[WORK REQUEST] Below are the records. Rewrite the lines from the one containing "Карпова Рада" through the one containing "расширяет сосуды! Ты", substituting "белого вина" for "красного вина" and keeping everything else the same. Give only those lines.

[DATA EXCERPTS]

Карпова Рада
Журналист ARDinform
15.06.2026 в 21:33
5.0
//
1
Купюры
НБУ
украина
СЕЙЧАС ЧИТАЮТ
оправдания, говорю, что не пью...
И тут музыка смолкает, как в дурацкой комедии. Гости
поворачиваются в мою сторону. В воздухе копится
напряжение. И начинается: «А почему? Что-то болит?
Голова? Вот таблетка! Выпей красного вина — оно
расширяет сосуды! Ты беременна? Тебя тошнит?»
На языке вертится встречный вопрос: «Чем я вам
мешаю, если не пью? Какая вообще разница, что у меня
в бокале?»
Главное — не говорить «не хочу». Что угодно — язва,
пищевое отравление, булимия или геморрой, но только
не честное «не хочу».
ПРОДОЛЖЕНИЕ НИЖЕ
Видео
...
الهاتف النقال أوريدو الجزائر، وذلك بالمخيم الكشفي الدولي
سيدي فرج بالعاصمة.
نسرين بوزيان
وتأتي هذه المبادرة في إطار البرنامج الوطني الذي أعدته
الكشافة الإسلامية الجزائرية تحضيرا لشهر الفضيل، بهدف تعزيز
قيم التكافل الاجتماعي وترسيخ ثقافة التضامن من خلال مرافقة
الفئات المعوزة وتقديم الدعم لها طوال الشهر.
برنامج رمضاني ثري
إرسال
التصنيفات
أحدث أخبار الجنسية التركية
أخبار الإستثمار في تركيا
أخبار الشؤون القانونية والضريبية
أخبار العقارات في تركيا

[SOLUTION FOR THIS TASK]
Карпова Рада
Журналист ARDinform
15.06.2026 в 21:33
5.0
//
1
Купюры
НБУ
украина
СЕЙЧАС ЧИТАЮТ
оправдания, говорю, что не пью...
И тут музыка смолкает, как в дурацкой комедии. Гости
поворачиваются в мою сторону. В воздухе копится
напряжение. И начинается: «А почему? Что-то болит?
Голова? Вот таблетка! Выпей белого вина — оно
расширяет сосуды! Ты беременна? Тебя тошнит?»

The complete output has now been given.